PASSAGE TO READ »
──────

Let it be remarked, that not only are descriptions given and allusions made which are undoubtedly real, but much of the history, and many discourses, are so involved in these external realities as to be inseparable from them. In the first case, proof would be afforded that the narratives were penned by Hebrews:-as it is, we acknowledge the proof that the things related actually took place; that the discourses actually arose from the suggestions of surrounding objects. Any Jewish writer who wrote respecting Jesus, without having been a witness, i. e. without authority, might describe him as sitting on Jacob's well at Sychar, or in a boat on the lake, or lifting up his voice in the temple: he might relate how a woman came forth to draw water, in one case: how the multitudes assembled on the shore, in another; and in a third, how the temple was thronged with worshipers who came up to the feast. But

descriptions like these give no such impression of reality as is felt when those who understand the history and localities read what Jesus said of the widow who cast her offering into the treasury; in what manner the paralytic man was brought before him; how the temple was purified from the profane traffic carried on within its walls; how the great prophecy respecting the destruction of your state was suggested by observations on the magnificence of the temple; how the nightwatches passed in that dark time when the Disciples forsook their master and Peter himself denied him. The history, as a whole, is so involved in political circumstances, as to fix its date precisely: the many narratives which it comprehends are so inextricably associated with scenes and circumstances elsewhere described and attested, as to be capable of strict verification; and the discourses are so interwoven with external realities of every kind, as to be recognised as true and faithfully reported wherever a competent knowledge of those realities exists. It is enough to have suggested an examination into this species of evidence; for its interest must surely prove a sufficient incitement to its pursuit.

──────

DATASET CONTENT »
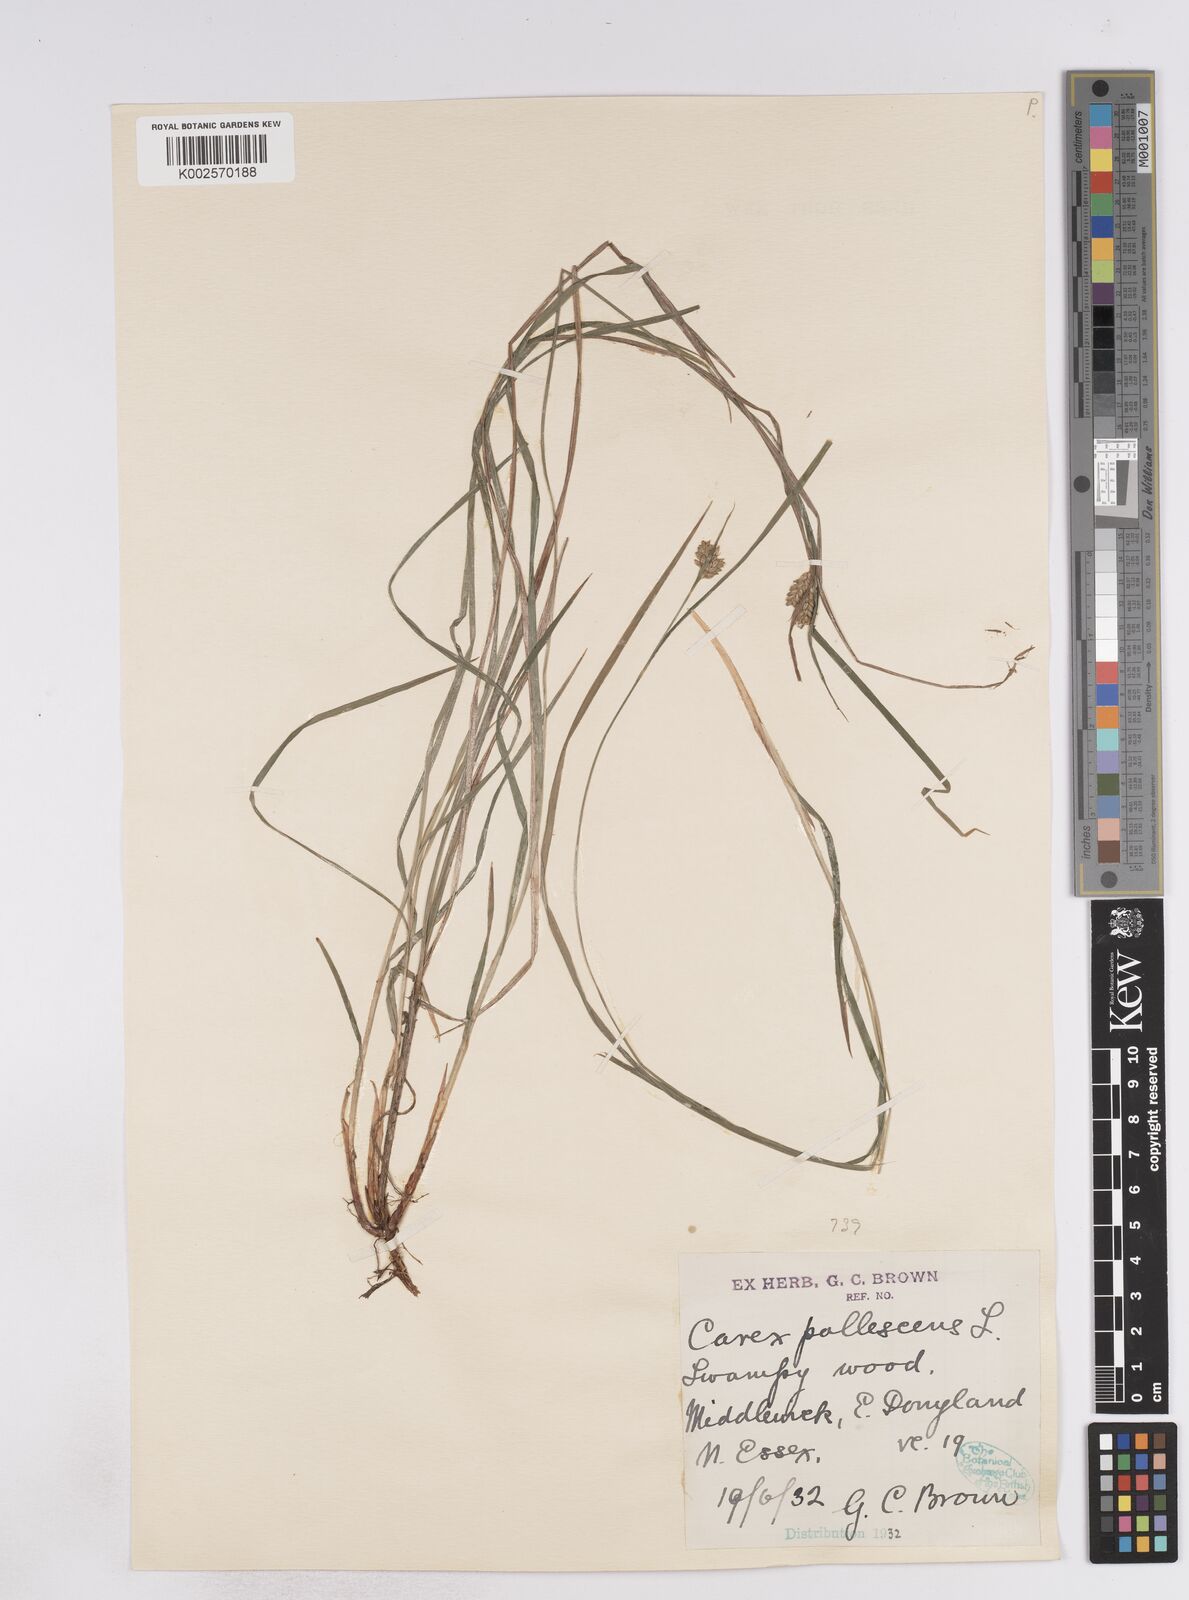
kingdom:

──────

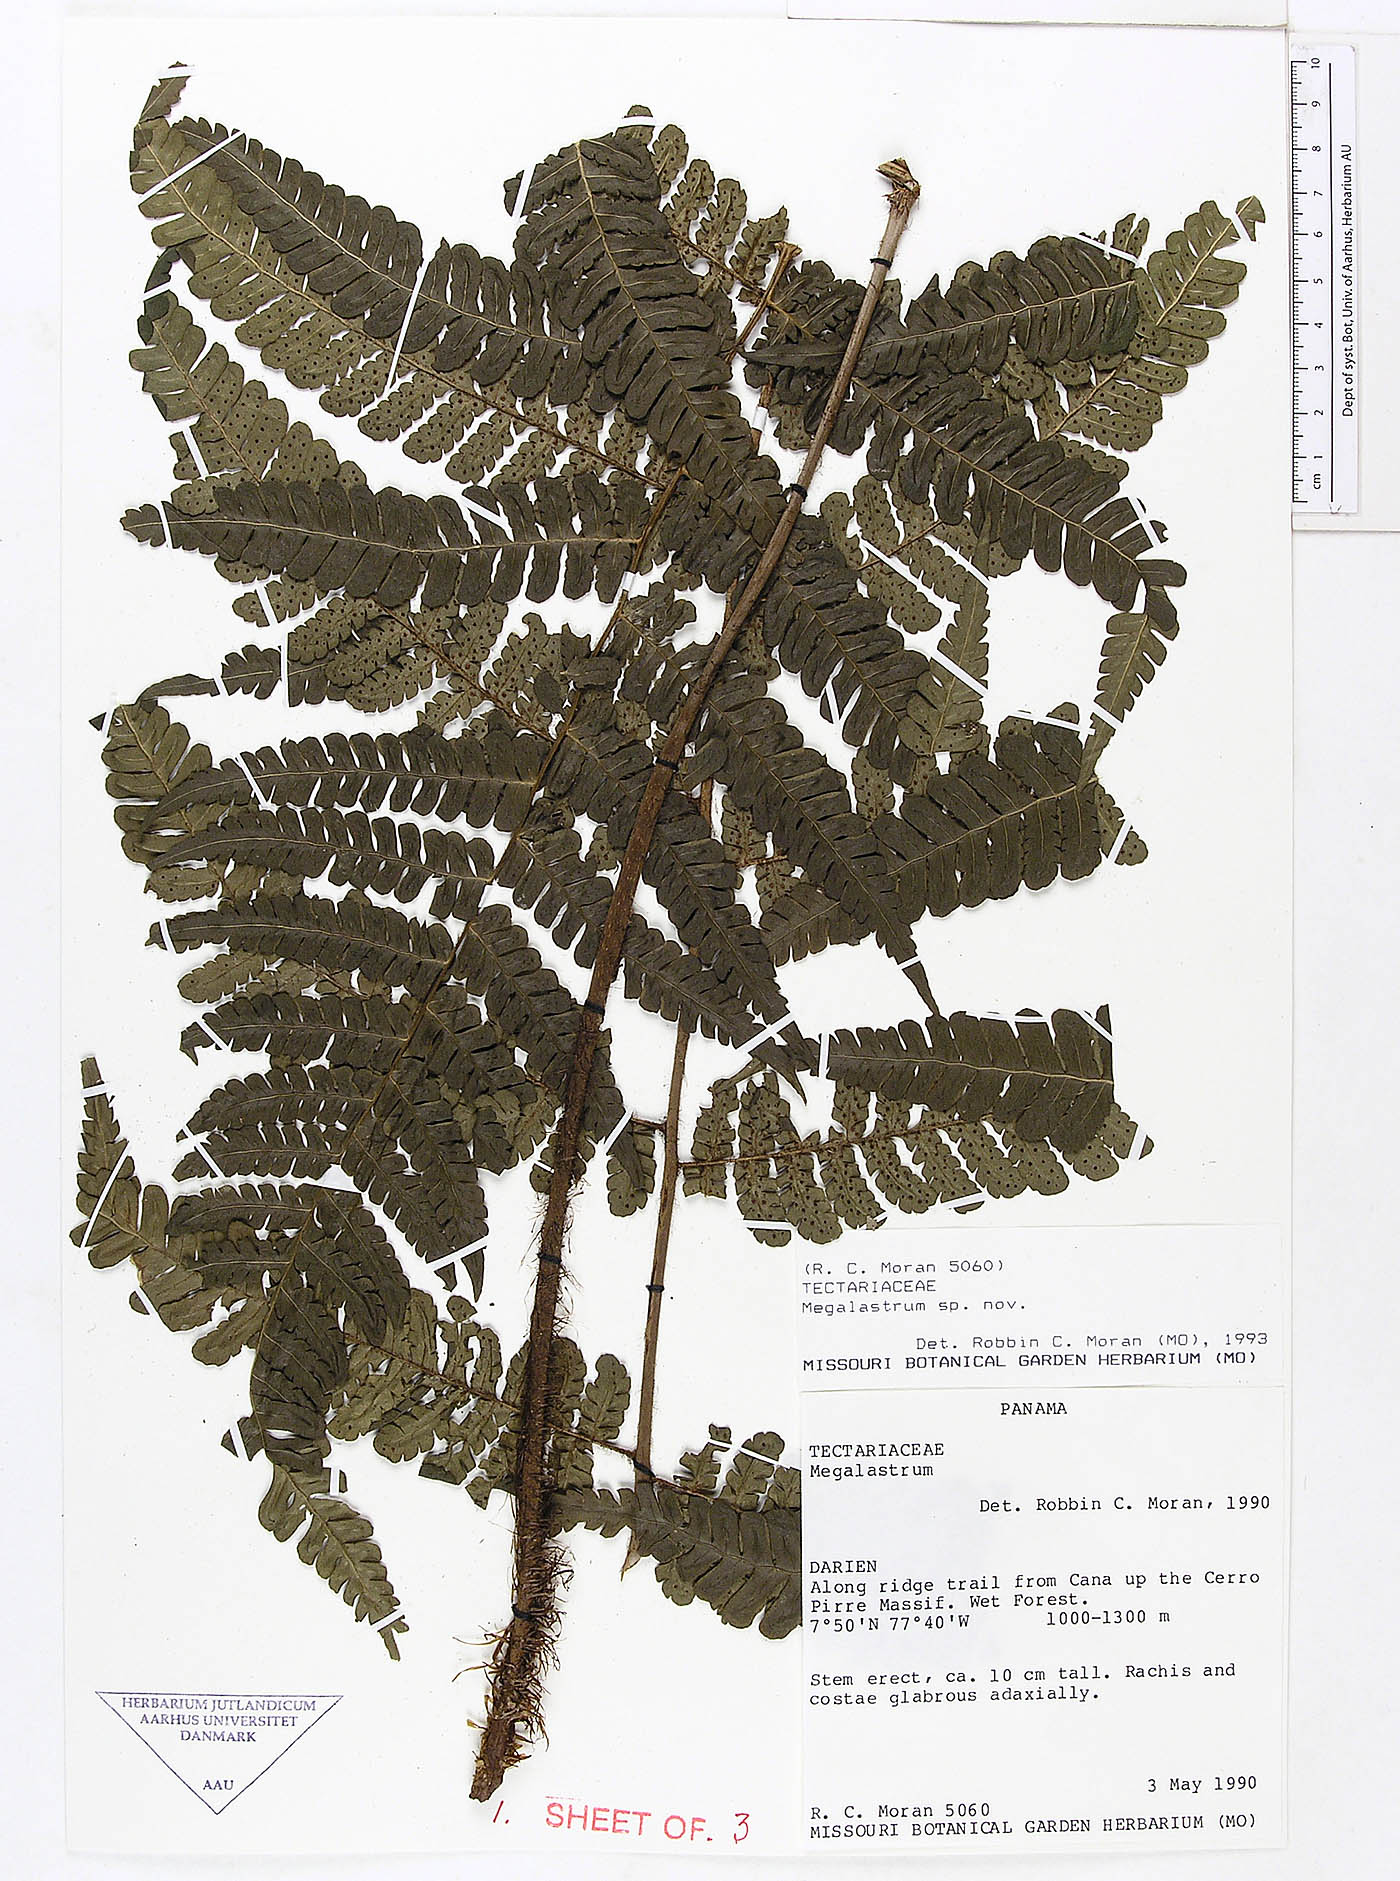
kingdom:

──────

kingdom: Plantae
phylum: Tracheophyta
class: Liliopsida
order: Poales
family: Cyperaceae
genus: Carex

──────

WHAT NEEDS TO BE DONE » In the passage on the gospel history, what does the writer say suggested the great prophecy about the destruction of the state?

SOLUTION TO THIS TASK » Observations on the magnificence of the temple suggested it.